En 1838, George Catlin a constitué une « collection » avec tout le matériel rassemblé patiemment. C’est la première du genre, la plus complète, obtenue sans contrainte ni spoliation. Il la présente sur la côte est des États-Unis, où il obtient un succès d’estime mais pas la reconnaissance officielle qu’il attendait ; puis il s’embarque pour l’Europe où il restera huit ans avec sa « troupe d’Indiens », recrutée pour l’occasion. Londres et Paris lui font un triomphe. Le roi Louis-Philippe le reçoit au palais des Tuileries en 1845. Les danseurs amérindiens qui accompagnent le peintre font sensation. Baudelaire, Théophile Gautier, Delacroix, George Sand… sont admiratifs de cet ethnologue avant l’heure qui les plonge dans un monde inconnu, même s’ils ne sont pas dupes de la signification un peu mortifère de ce spectacle d’une civilisation en sursis, qui va disparaître dans peu d’années…
Un ouvrage qui dévoile les mémoires du peintre George Catlin, à lire absolument !

*Votre tâche*.
Poursuivez le texte sur George Catlin et sa collection à la suite de sa dernière phrase. Les lignes ci-après ne jouent aucun rôle dans cet exercice.

*Section des données*.

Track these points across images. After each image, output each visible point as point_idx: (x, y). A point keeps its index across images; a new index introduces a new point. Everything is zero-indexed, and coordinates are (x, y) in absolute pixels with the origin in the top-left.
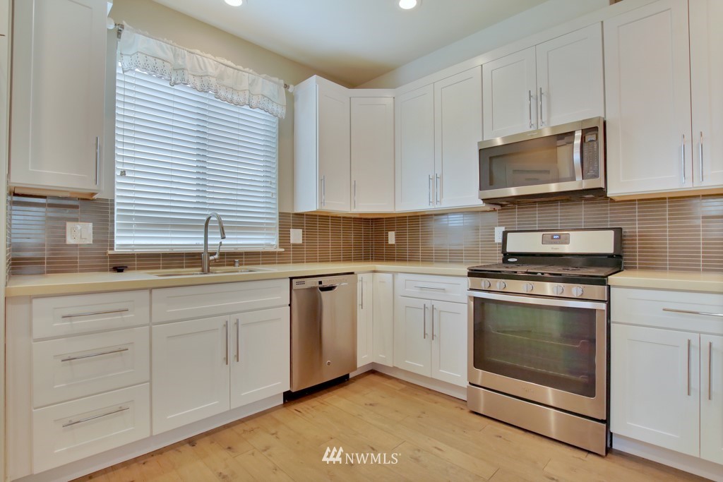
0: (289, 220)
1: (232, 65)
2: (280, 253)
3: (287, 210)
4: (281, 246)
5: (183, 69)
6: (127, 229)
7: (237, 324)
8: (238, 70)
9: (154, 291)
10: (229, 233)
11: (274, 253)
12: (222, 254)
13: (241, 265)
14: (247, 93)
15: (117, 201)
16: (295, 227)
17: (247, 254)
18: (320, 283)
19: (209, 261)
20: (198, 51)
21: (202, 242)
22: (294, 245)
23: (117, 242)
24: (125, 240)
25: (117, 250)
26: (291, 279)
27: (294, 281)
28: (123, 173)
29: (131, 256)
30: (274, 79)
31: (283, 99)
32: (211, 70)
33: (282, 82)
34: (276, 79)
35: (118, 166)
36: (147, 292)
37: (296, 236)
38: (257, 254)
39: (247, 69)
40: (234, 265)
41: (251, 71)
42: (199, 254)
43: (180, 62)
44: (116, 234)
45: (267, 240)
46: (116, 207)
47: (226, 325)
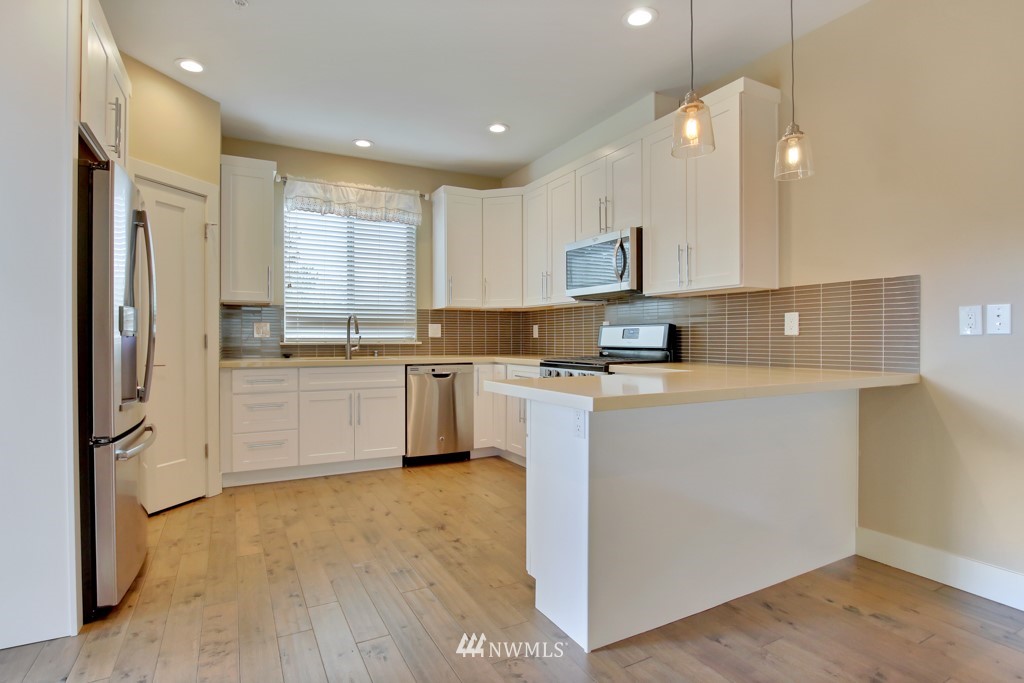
0: (427, 316)
1: (372, 187)
2: (418, 346)
3: (426, 307)
4: (418, 340)
5: (330, 201)
6: (293, 326)
7: (359, 397)
8: (377, 191)
9: (301, 370)
10: (362, 329)
11: (412, 346)
12: (361, 346)
13: (379, 355)
14: (384, 210)
15: (286, 306)
16: (433, 322)
17: (387, 346)
18: (433, 370)
19: (351, 352)
20: (343, 183)
21: (346, 337)
22: (432, 338)
23: (286, 336)
24: (293, 335)
25: (285, 343)
26: (406, 366)
27: (409, 368)
28: (290, 286)
29: (296, 346)
30: (409, 192)
31: (418, 208)
32: (352, 198)
33: (418, 192)
34: (412, 191)
35: (286, 280)
36: (296, 370)
37: (435, 330)
38: (396, 346)
39: (385, 189)
40: (373, 355)
41: (388, 189)
42: (343, 346)
43: (328, 196)
44: (285, 331)
45: (406, 335)
46: (286, 311)
47: (351, 397)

*Réponse à l'exercice*.
EXTRAIT
J’accourus sur le pont (les chercheurs d’or dormaient encore) et je trouvai l’avant-pont à moitié couvert d’Indiens ; il y en avait encore un grand nombre autour du vaisseau, appuyés sur leurs rames, dans leurs canot peints.
Ils apportaient du saumon frais et du saumon sec, des huîtres et des baies d’airelle, pour faire des échanges. Le capitaine et le lieutenant étaient très occupés à serrer les provisions, tandis que César, debout, plus grand de la tête que tout le groupe, le soleil brillant sur ses joues luisantes et sur son front, sa carabine à la main, essayait en vain de se faire comprendre. Tous les yeux étaient fixés sur lui, c’était le héros de la scène. Les Indiens qui étaient sur le pont lui donnaient des poignées de main, et il finit par causer avec eux au moyen de signes exécutés avec les doigts ; ce qui est curieux, c’est qu’au nord et au sud de l’Amérique toutes les tribus emploient des signes identiques. Il put, grâce à eux, me servir d’interprète d’une manière assez supportable.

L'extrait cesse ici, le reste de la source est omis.